We have had goodbye get togethers virtually every day since Saturday, and we’ll continue to have daily events until a day or so before we depart.  So far my family and/or I have attended a farewell concert in our honor, a team farewell, an MBA alumni gathering, two dinners with my wife’s former coworkers, and a meeting of the "Society of Chili Dogs Lovers," a tri-weekly get together for free chili dogs and beers at a local restaurant.  Tomorrow we will attend a hail and farewell for new and departing employees.  On Friday afternoon my office will throw me a small party, and in the evening, I will join one final "Soju Club" get together.  On Saturday we will have a children’s party and an evening of dinner and noraebang (karaoke) with friends.  We planned the farewell concert with the Nunchuks held last Saturday, but all other events have been organized by friends and colleagues.  It’s become a bit comical, because some people have been invited to many of our "goodbye" events.  If they can’t make it to one, they can always attend the next one.  Today two colleagues, partly tongue in cheek, commented that I’m the most feted colleague they’ve met.  I responded that it’s probably because I’m the only one leaving Seoul in the next two months, and people are itching to party one month after Christmas.  Maybe, maybe not.
 
Why do I/we have so many going-away events?  It could be as my father once told me following an event in which I was the featured guest–"I thought just was another of Mike’s productions, but it actually turned out pretty good."  Harsh words, but they hold a glimmer of truth.  He later apologized for being so brash, but I realize now that he had a point.  I can be a showman at times and have to admit that I like being in the middle of the action, even though I don’t often stand out in a crowd.  I’m more of a cheerleader on the sidelines. 
 
Many of these goodbye events are based on groups that I started or energized during my time in Seoul.  Still, the outpouring of goodbye gestures is genuine.  For example, the Nunchuks are rushing to make us a concert DVD before we leave on Wednesday.  You can’t buy that kind of thoughtfulness.  A colleague told me today that he would do his best to keep "Soju Club" going after I leave.  I hope they do continue.  They definitely aren’t about me or my family.  They’re about getting groups of like-minded people together for fun and fellowship.  Sometimes it just takes an "A" type cheerleader such as myself to spark interest and make it happen.
 

Books by MG EdwardsMG Edwards is a writer of books and stories in the thriller and science fiction-fantasy genres. He also writes travel adventures and children’s books. A former U.S. diplomat, he served in South Korea, Paraguay, and Zambia before leaving the Foreign Service to write full time.
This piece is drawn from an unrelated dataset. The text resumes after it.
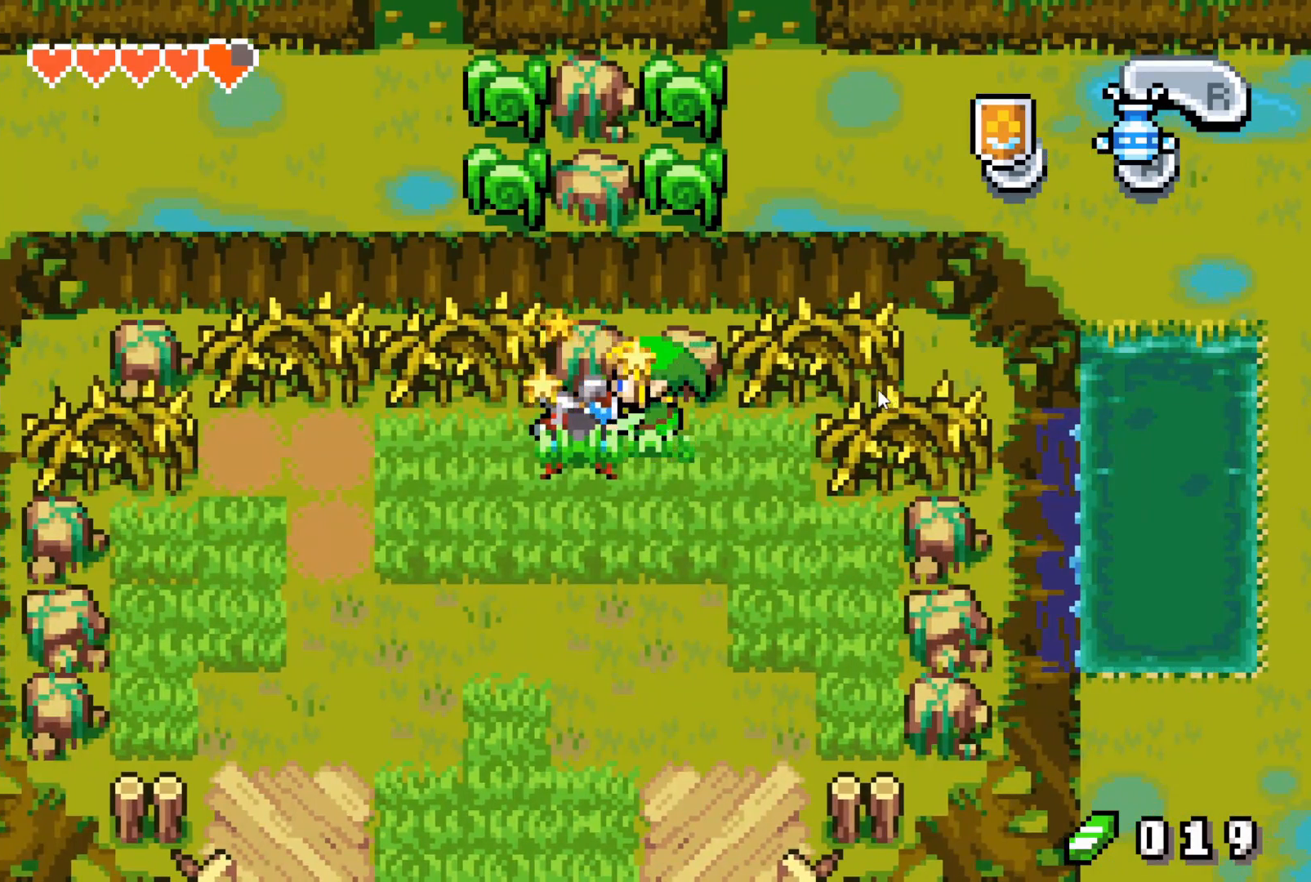
{"buttons": [], "events": [[50, "DPAD_RIGHT", "up"], [67, "DPAD_DOWN", "down"], [350, "DPAD_DOWN", "up"]]}
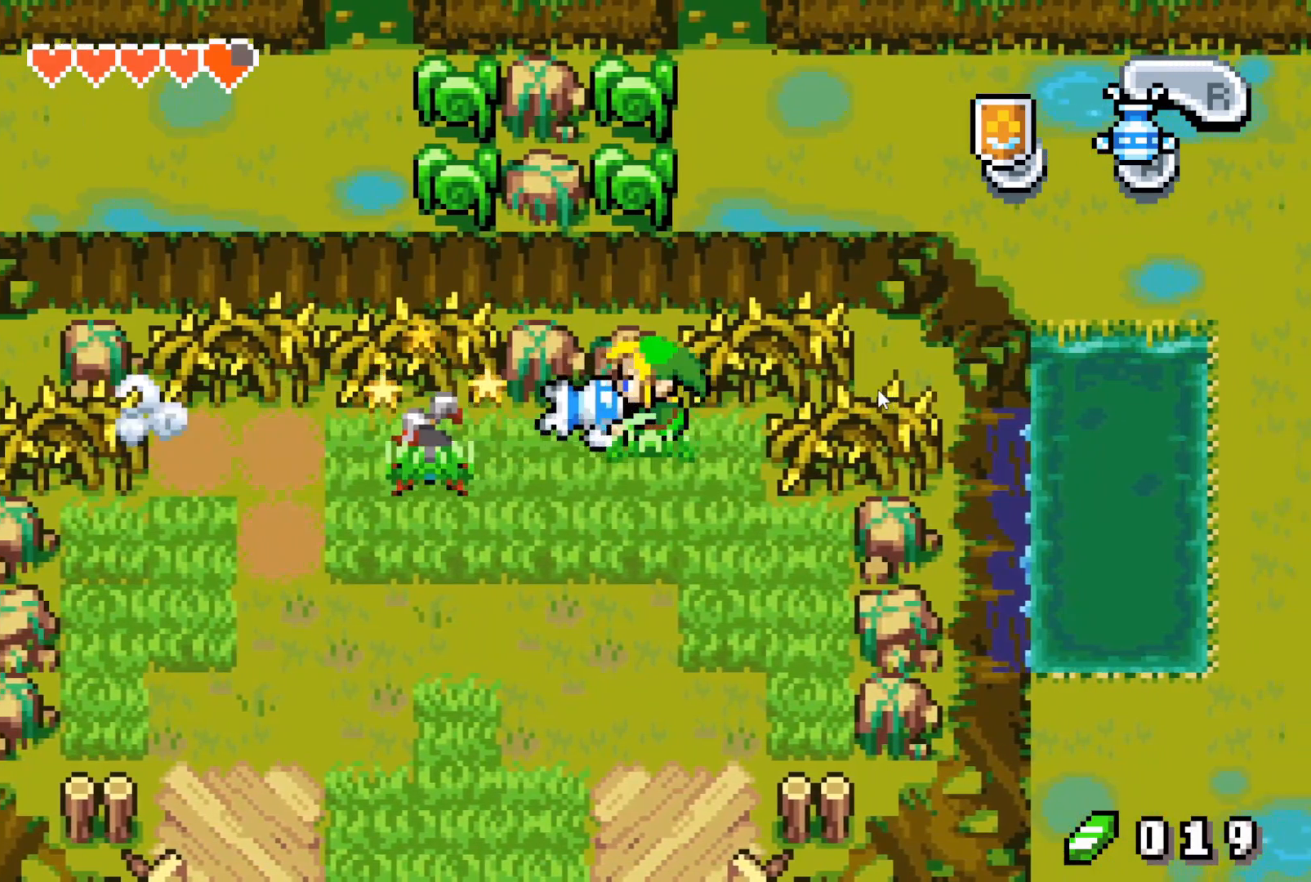
{"buttons": ["DPAD_LEFT"], "events": [[117, "DPAD_LEFT", "down"], [300, "B", "down"], [400, "B", "up"]]}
Edwards is author of six books. His memoir, Kilimanjaro: One Man’s Quest to Go Over the Hill, was finalist for the Book of the Year Award and the Global eBook Award. He has published four children’s picture books in the World Adventurers for Kids Series: Alexander the Salamander; Ellie the Elephant; Zoe the Zebra; and a collection featuring all three stories. His book Real Dreams: Thirty Years of Short Stories is an anthology of 15 short stories.

Edwards lives in Taipei, Taiwan with his wife Jing and son Alex. He has also lived in Austria, Singapore and Thailand. For more books or stories by M.G. Edwards, visit his web site at www.mgedwards.com or contact him by e-mail at me@mgedwards.com or on Twitter @m_g_edwards.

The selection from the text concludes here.